O setor de supermercados registrou crescimento de 2% no primeiro semestre de 2018 na comparação com o mesmo período do ano passado, de acordo com o Índice Nacional de Vendas da Associação Brasileira de Supermercados (Abras). No mês junho, o setor teve queda de 0,7% ante o mês anterior. Na comparação com junho de 2017 o resultado foi 3,3% maior. Em valores nominais, as vendas cresceram 5,3% no primeiro semestre. Em junho, apresentaram alta de 0,5% em relação ao mês de maio e, quando comparadas a junho do ano anterior, registraram crescimento de 7,8%, segundo os dados divulgados nesta terça-feira (31).

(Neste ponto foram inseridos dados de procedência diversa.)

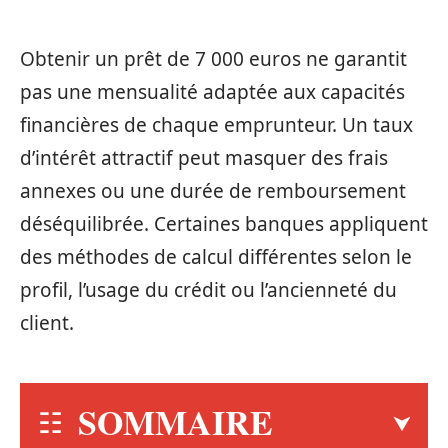
Obtenir un prêt de 7 000 euros ne garantit
pas une mensualité adaptée aux capacités
financières de chaque emprunteur. Un taux
d’intérêt attractif peut masquer des frais
annexes ou une durée de remboursement
déséquilibrée. Certaines banques appliquent
des méthodes de calcul différentes selon le
profil, l’usage du crédit ou l’ancienneté du
client.
SOMMAIRE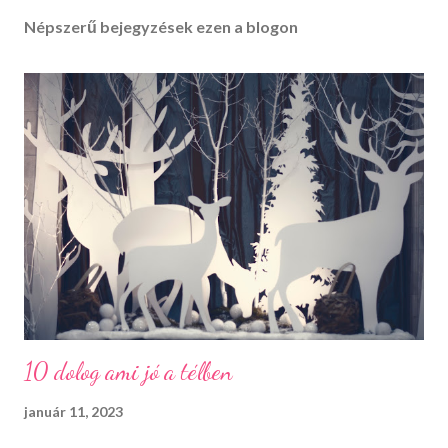
Népszerű bejegyzések ezen a blogon
10 dolog ami jó a télben
január 11, 2023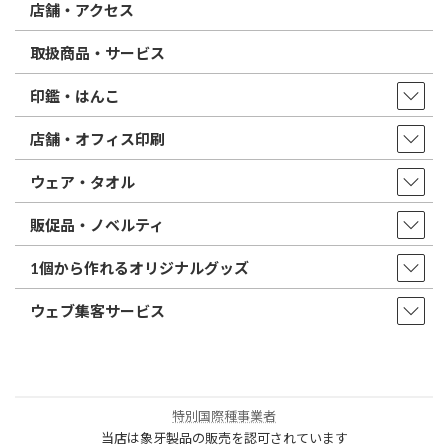
店舗・アクセス
取扱商品・サービス
印鑑・はんこ
店舗・オフィス印刷
ウェア・タオル
販促品・ノベルティ
1個から作れるオリジナルグッズ
ウェブ集客サービス
特別国際種事業者
当店は象牙製品の販売を認可されています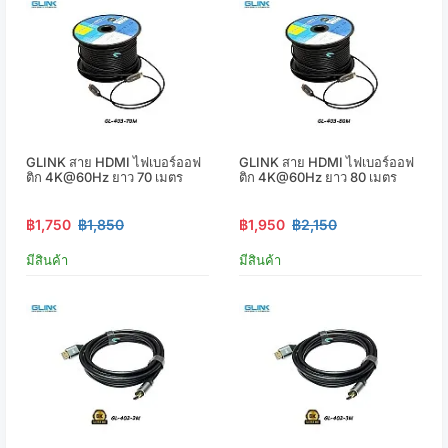
GLINK สาย HDMI ไฟเบอร์ออฟ
GLINK สาย HDMI ไฟเบอร์ออฟ
ติก 4K@60Hz ยาว 70 เมตร
ติก 4K@60Hz ยาว 80 เมตร
฿1,750
฿1,850
฿1,950
฿2,150
มีสินค้า
มีสินค้า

Para o superintendente da Associação Brasileira de Supermercados (Abras), Marcio Milan, a paralisação dos caminhoneiros foi o que impactou no resultado de junho. “Já esperávamos uma queda nas vendas em relação ao mês anterior. Algumas pessoas estocaram produtos no final de maio com a preocupação de que a paralisação se estendesse por mais tempo. O setor também sofreu com o desabastecimento de alguns itens, e isso também refletiu no resultado negativo de junho”, explicou Milan. Ele ressaltou ainda que apesar de o setor ter crescido no primeiro semestre, a entidade preferiu fazer uma revisão das projeções para 2018, por conta da situação econômica do país. “A nossa projeção inicial era de 3%. Mas com a queda na previsão do PIB para o ano e alta da inflação dos últimos 12 meses (4,3%), próxima da meta do governo, reflexo da paralisação dos caminhoneiros, aliados à alta do dólar e a queda na produção industrial, estamos projetando 2,5% para o encerramento de 2018, um resultado ainda bem positivo, na comparação com o fechamento das vendas de 2017, que registrou 1,2%”, revelou. 

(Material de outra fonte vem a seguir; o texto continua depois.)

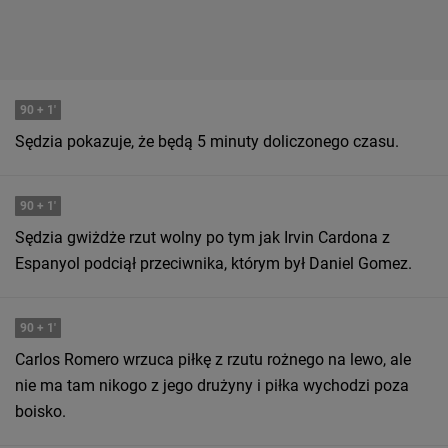
90
+ 1'
Sędzia pokazuje, że będą 5 minuty doliczonego czasu.
90
+ 1'
Sędzia gwiżdże rzut wolny po tym jak Irvin Cardona z
Espanyol podciął przeciwnika, którym był Daniel Gomez.
90
+ 1'
Carlos Romero wrzuca piłkę z rzutu rożnego na lewo, ale
nie ma tam nikogo z jego drużyny i piłka wychodzi poza
boisko.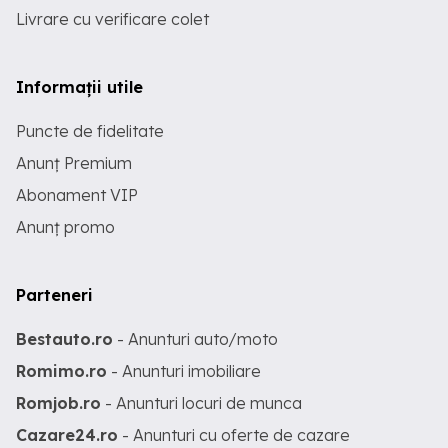
Livrare cu verificare colet
Informații utile
Puncte de fidelitate
Anunț Premium
Abonament VIP
Anunț promo
Parteneri
Bestauto.ro
- Anunturi auto/moto
Romimo.ro
- Anunturi imobiliare
Romjob.ro
- Anunturi locuri de munca
Cazare24.ro
- Anunturi cu oferte de cazare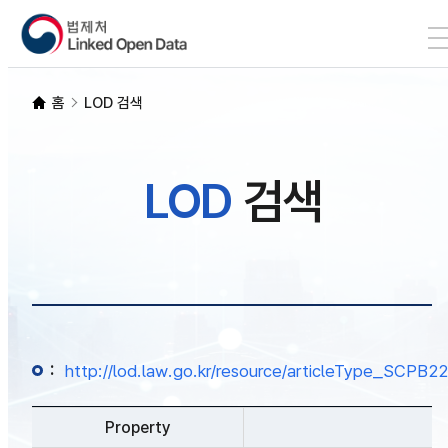
본문 바로가기
LOD 검색
홈
LOD 검색
SPARQL
LOD
검색
개발자 가이드
통계
:
http://lod.law.go.kr/resource/articleType_SC
Property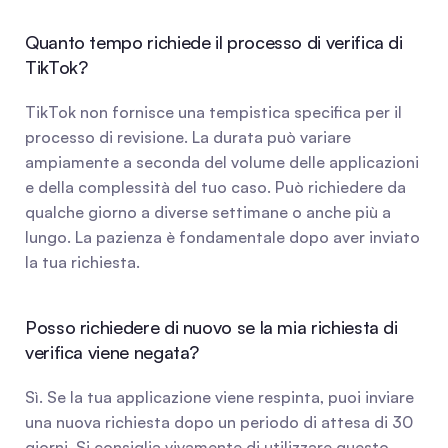
Quanto tempo richiede il processo di verifica di 
TikTok?
TikTok non fornisce una tempistica specifica per il 
processo di revisione. La durata può variare 
ampiamente a seconda del volume delle applicazioni 
e della complessità del tuo caso. Può richiedere da 
qualche giorno a diverse settimane o anche più a 
lungo. La pazienza è fondamentale dopo aver inviato 
la tua richiesta.
Posso richiedere di nuovo se la mia richiesta di 
verifica viene negata?
Sì. Se la tua applicazione viene respinta, puoi inviare 
una nuova richiesta dopo un periodo di attesa di 30 
giorni. Si consiglia vivamente di utilizzare questo 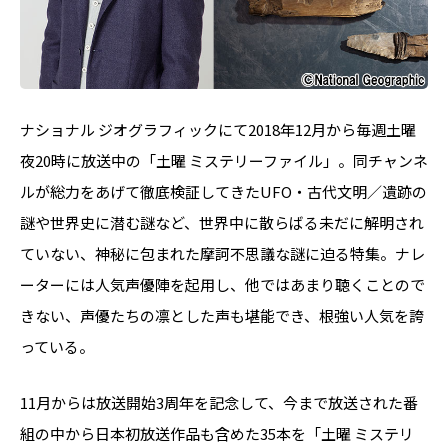
ナショナル ジオグラフィックにて2018年12月から毎週土曜
夜20時に放送中の「土曜 ミステリーファイル」。同チャンネ
ルが総力をあげて徹底検証してきたUFO・古代文明／遺跡の
謎や世界史に潜む謎など、世界中に散らばる未だに解明され
ていない、神秘に包まれた摩訶不思議な謎に迫る特集。ナレ
ーターには人気声優陣を起用し、他ではあまり聴くことので
きない、声優たちの凛とした声も堪能でき、根強い人気を誇
っている。
11月からは放送開始3周年を記念して、今まで放送された番
組の中から日本初放送作品も含めた35本を「土曜 ミステリ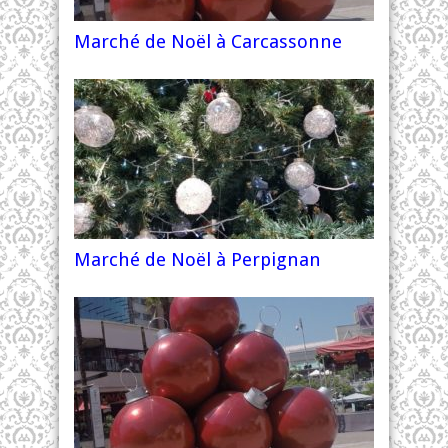
Marché de Noël à Carcassonne
Marché de Noël à Perpignan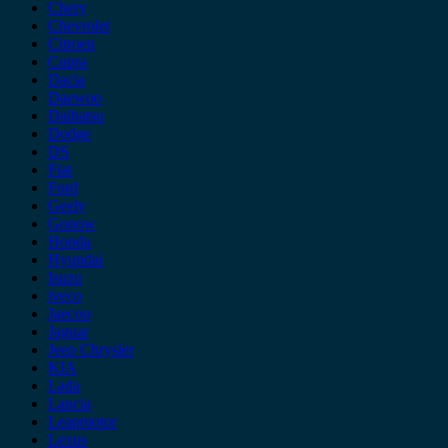
Chery
Chevrolet
Citroen
Cupra
Dacia
Daewoo
Daihatsu
Dodge
DS
Fiat
Ford
Geely
Gonow
Honda
Hyundai
Isuzu
iveco
Jaecoo
Jaguar
Jeep Chrysler
KIA
Lada
Lancia
Leapmotor
Lexus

O preço da cesta de produtos Abrasmercado, com 35 produtos de grande uso pelo consumidor apresentou alta de 2,7% junho com relação a maio ao passar de R$ 445,25 para R$ 457,27. As principais altas registradas foram nos itens leite longa vida (+20,8%), batata (+8,3%) e frango congelado (+8,1%). No sentido contrário, aparecem a cebola (-11,5%), creme dental (-2,6%) e farinha de mandioca (-2,5%). A única região que registrou queda nos preços da cesta foi a Norte (-1,5%).  A maior variação apareceu no Sudeste (+6,7%). No Centro-Oeste, o aumento foi de 3,65, Sul (+3%) e na região Nordeste (+2,4%).